Os hábitos de consumo no Brasil

Enviada em 14/04/2019

Consoante a Carlos Drummond de Andrade nos versos “[…] Meu blusão traz lembrete de bebida / que jamais pus na boca, nesta vida. […]”, do poema “Eu, Etiqueta”, retrata poeticamente o cenário de consumismo que o corpo social hodierno está inserido. Tal paradigma mostra-se contumaz na sociedade, desencadeando uma exponencial intensificação do quadro em questão. Ademais, essa problemática transfigura-se preponderante à acentuação da disparidade situacional entre classes sociais no âmbito vigente.

“A priori”, faz-se necessário ressaltar que consumismo se define como o ato de consumo em excesso. Tal prática mostrou-se predominante na sociedade com o advento da consecução das Revoluções Industriais, fator iniciado na Europa nos séculos XVIII e XIX. Isso tornando-se deveras estigmatizado no construto sócio-histórico pela globalização, em que condicionou a veiculação desse setor no âmbito global. Destarte, é incontestável que a prática consumista, na sociedade brasileira, compreende raízes profundas com influências internacionais. Posto isso, é bastante perceptível que a exacerbada aquisição de produtos supérfluos ocasiona um desenvolvimento contraproducente ao plano social do pais, potencializando a evolução de problemas multifatoriais à determinada comunidade.

“A posteriori”, convém mencionar que a prática abundante de compra não oferece benesses ao consumidor, pois corrobora substantivamento ao amplo endividamento. Tal problemática apresenta-se constante na coletividade pelo errôneo ideal de felicidade e satisfação promovido pelo produto, sensação comportamental efêmera logo substituída pela aquisição de outro item, produzindo um ciclo reincidente, como retrata o sociólogo polonês Zygmunt Bauman, em sua obra “Modernidade Líquida”. Dessa maneira, é indubitável que a manipulação de um elevado contingente populacional é facilmente difundida em um contexto em que o empreendedorismo e a educação financeira são elementos abstinentes, sendo execrável à estabilidade econômica em massa.
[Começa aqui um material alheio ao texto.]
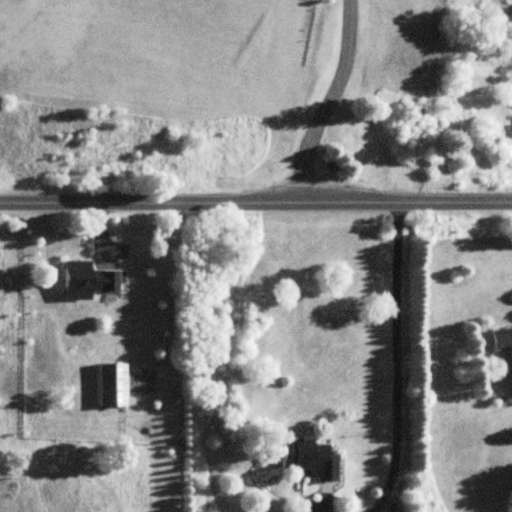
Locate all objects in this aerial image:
park: (254, 85)
road: (332, 102)
road: (256, 204)
road: (488, 274)
building: (74, 275)
building: (501, 339)
road: (394, 356)
building: (47, 379)
building: (110, 385)
building: (307, 460)
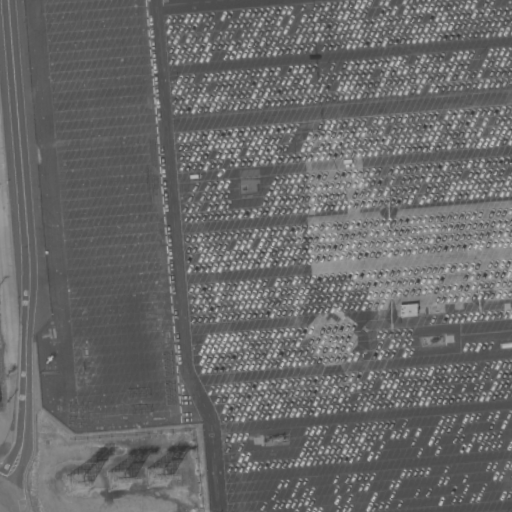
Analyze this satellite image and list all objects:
road: (168, 62)
road: (173, 151)
road: (284, 236)
building: (401, 240)
road: (23, 241)
building: (329, 338)
power tower: (153, 478)
power tower: (115, 481)
road: (0, 511)
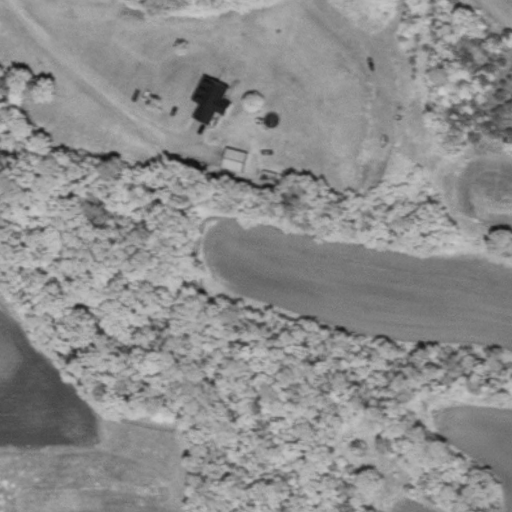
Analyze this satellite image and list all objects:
road: (89, 80)
building: (210, 97)
building: (233, 157)
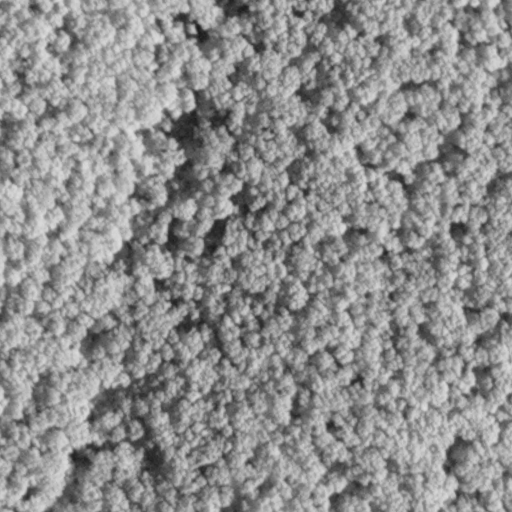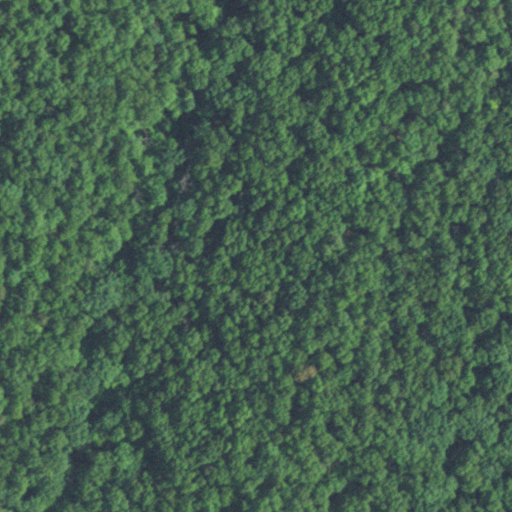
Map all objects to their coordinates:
road: (387, 259)
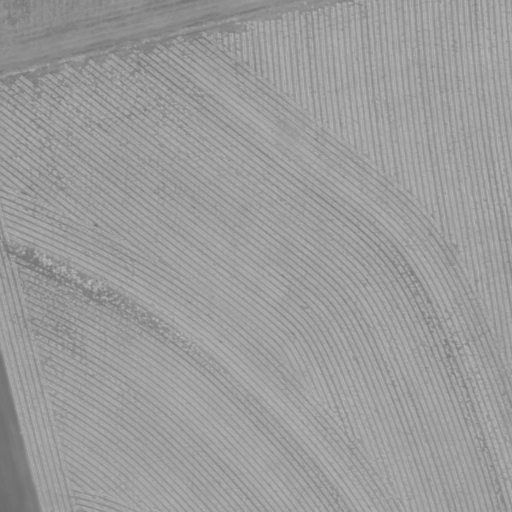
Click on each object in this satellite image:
road: (27, 375)
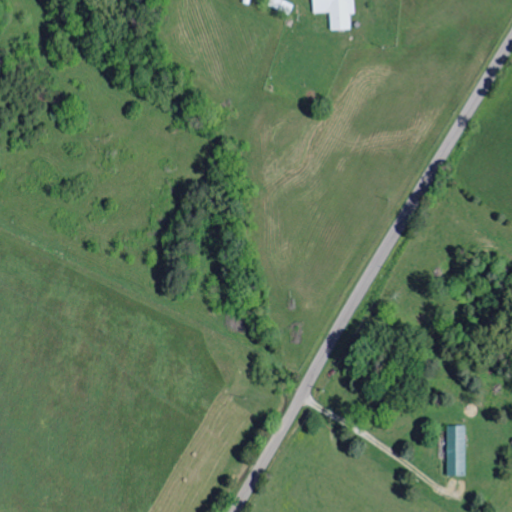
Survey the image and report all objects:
building: (339, 11)
road: (372, 277)
road: (378, 442)
building: (458, 450)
Diante disso, ações são basilares à reversão desse cenário dantesco. Portanto, é imprescindível que a instituição familiar promova uma menor utilização dos veículos de informação, assim como a indústria cultural que incentivam o consumo em larga escala, por intermédio de palestras educacionais de sensibilização sobre o assunto em locais públicos, com o intuito de atenuar gradativamente o consumo excessivo. Concomitantemente, urge uma educação financeira efetiva e transversal no tocante educacional, perante o Ministério da Educação, mediante o ensino interdisciplinar com profissionais qualificados, com a finalidade de asseverar melhores condições econômicas a um expressivo universo populacional. Desse modo, a lógica de Drummond tornar-se-á diminuta na contemporaneidade.